Odessa, 2014. Non siamo in una città come le altre. Siamo una città segnata a vita dal sangue di vittime innocenti. Facciamo il punto della situazione: il 2 maggio 2014 a Odessa, dopo violenti scontri tra filo-russi e ultras neonazisti sostenitori del governo di Kiev, un gruppo di manifestanti filo-russi si è rifugiato nel Palazzo dei Sindacati. Una gruppo di estremisti di destra, sostenitori del governo auto-proclamatosi, ha iniziato un fitto lancio di molotov sul palazzo comportando uno spaventoso incendio. Le vittime sono state trentotto, tra cui anche diverse donne, la maggior parte bruciate vive, soffocate dal fumo o morte in seguito ad un disperato lancio dal palazzo in fiamme, ma su svariate vittime sono stati rinvenuti spari o evidenti segni di stupro. Non è una città come le altre Odessa, non può esserlo. Durante Chornomorets Odesa FC-Karpaty Lviv sono in 21 a piegare la testa.

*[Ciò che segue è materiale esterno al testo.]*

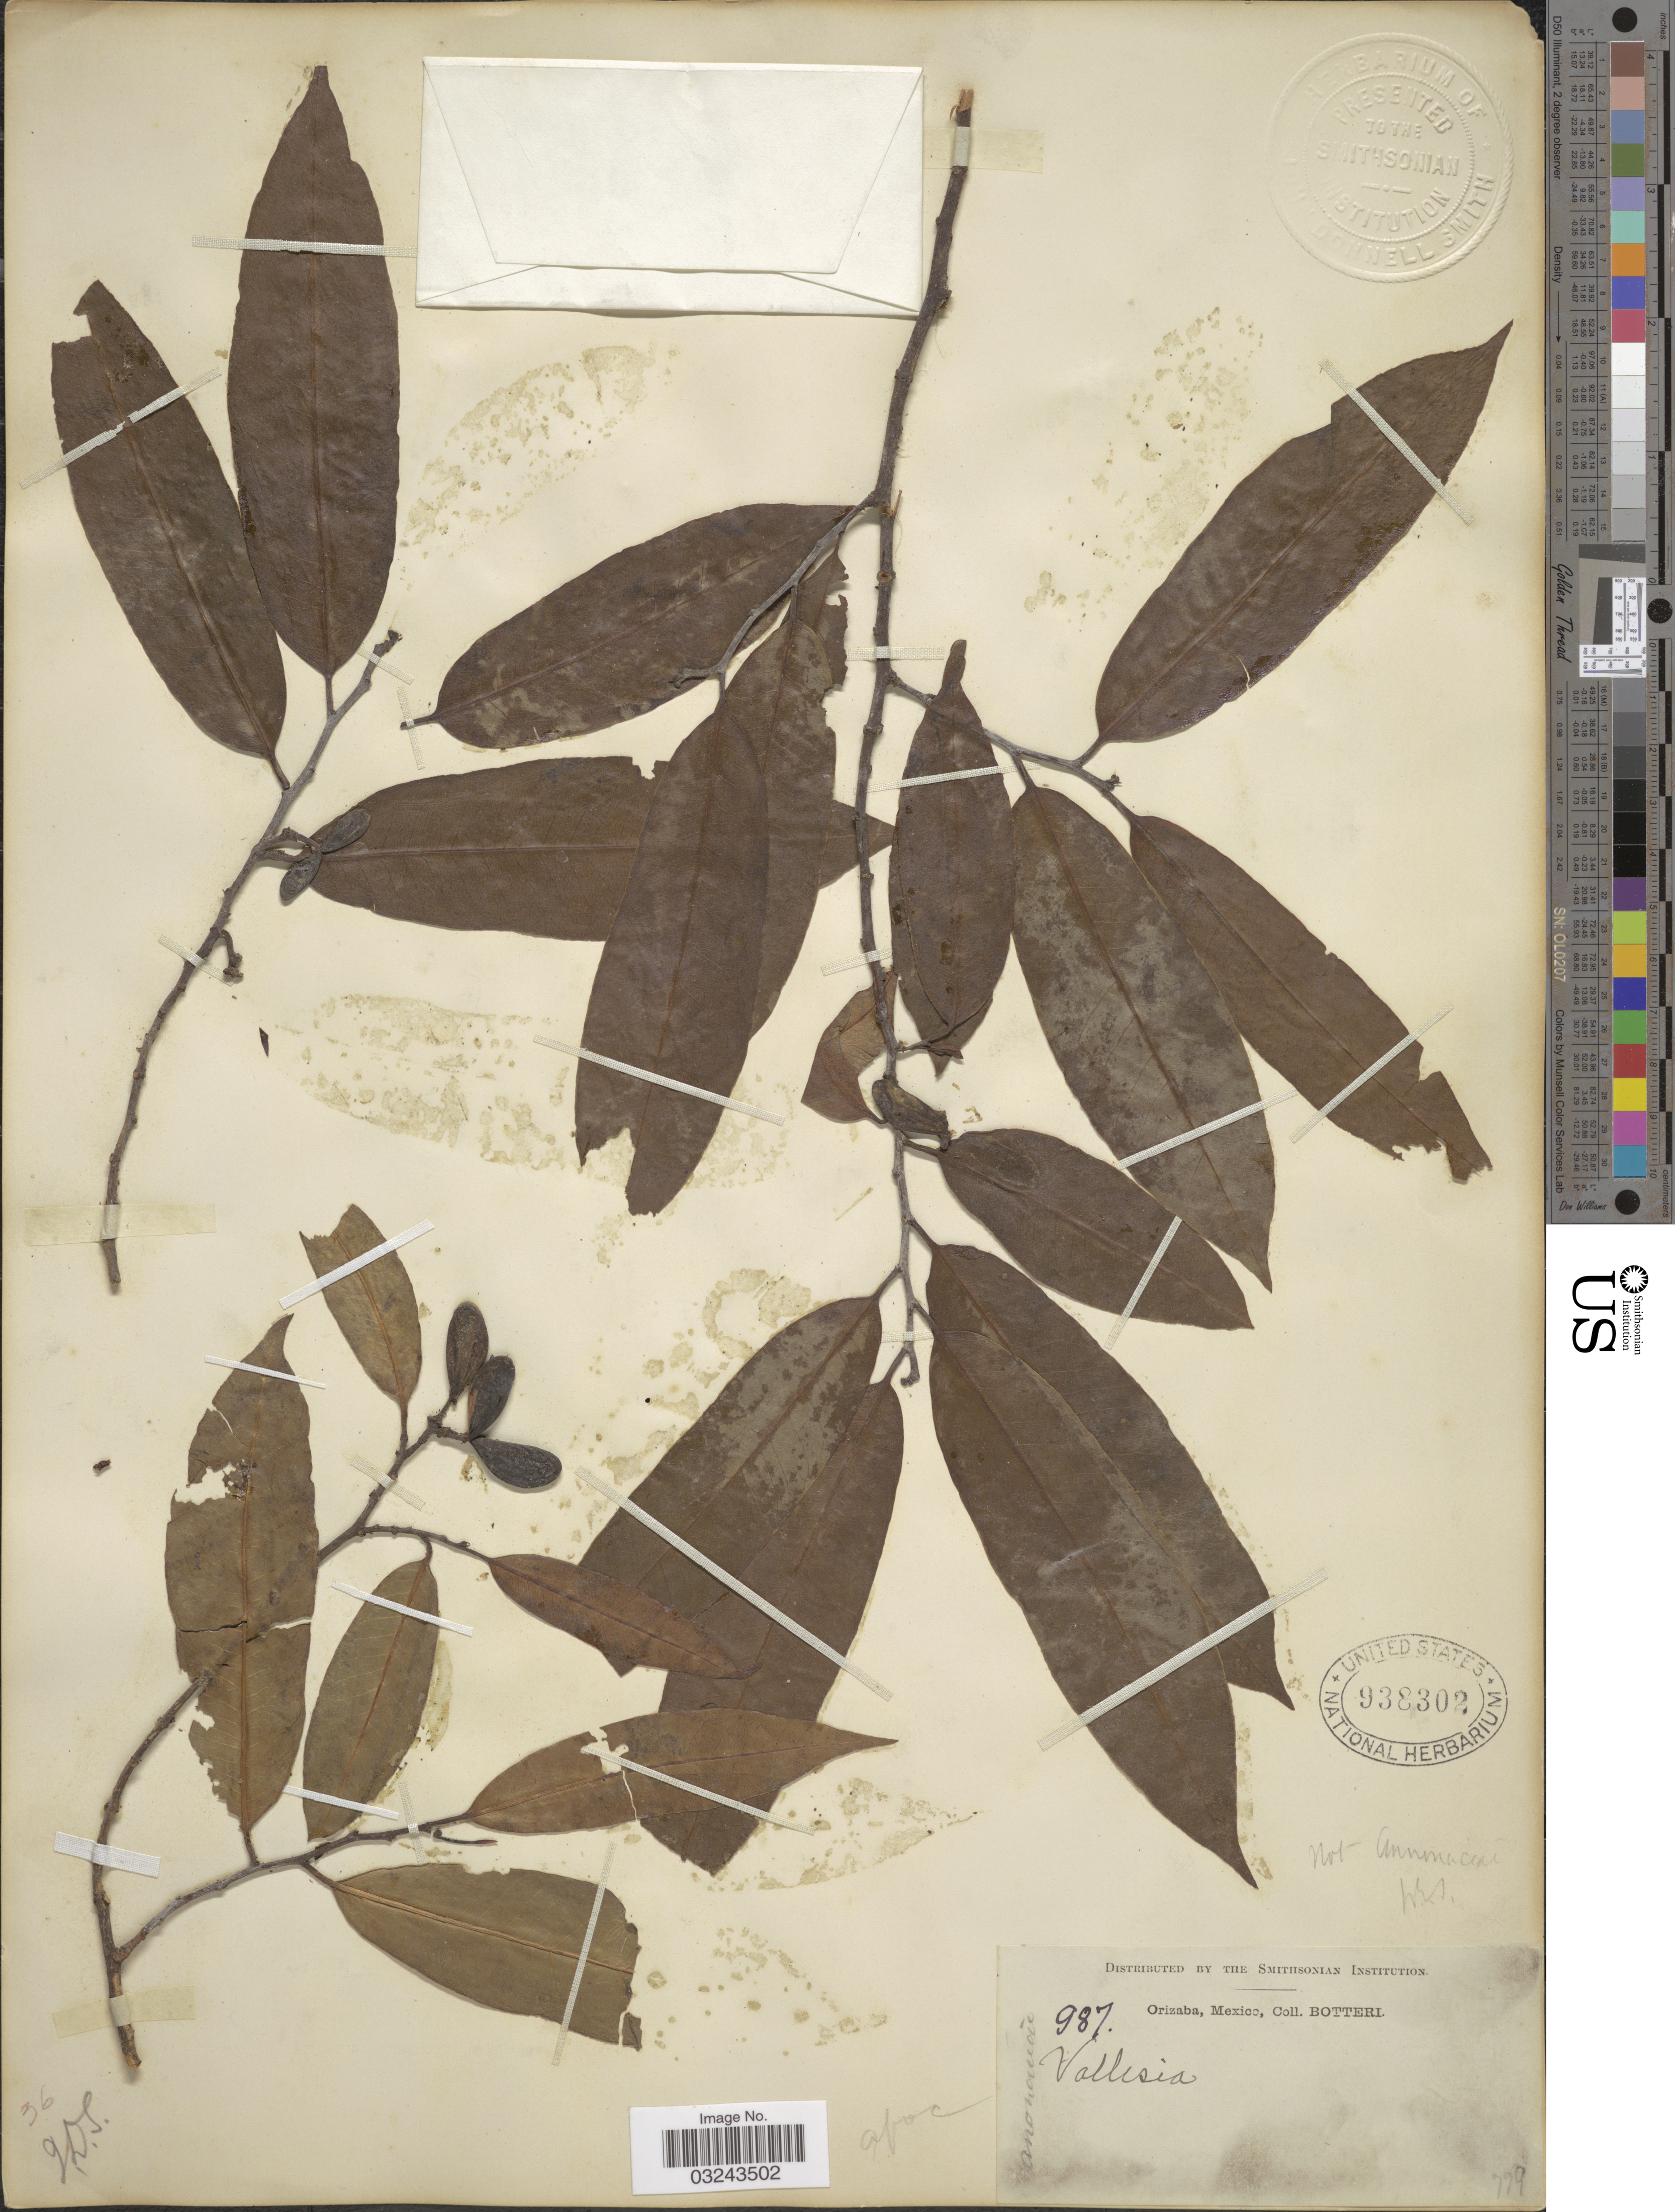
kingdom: Plantae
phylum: Tracheophyta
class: Magnoliopsida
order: Gentianales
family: Apocynaceae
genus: Vallesia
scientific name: Vallesia sp.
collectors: -. Botteri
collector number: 987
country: Mexico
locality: Orizaba, Mexico.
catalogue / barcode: US 938302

Oleksiy dice di no. Le squadre entrano in campo con una maglietta emblematica: “Gloria all’esercito ucraino” recita una scritta in cirillico. La portano tutti tranne quel centrocampista con vizio del goal ed un buon passato tra le fila dello Shakhtar Donetsk. “Non ho capito il senso dell’azione”, spiega alle telecamere, “è una partita di calcio. Cosa c’entra l’esercito ucraino?”. Oleksiy Gai è quel’1 su 21 che ci ricorda ogni santa volta cosa sia la dignità.

L’articolo è uscito in anteprima per la pagina otto dell’edizione del 16 maggio del mensile Senza Soste.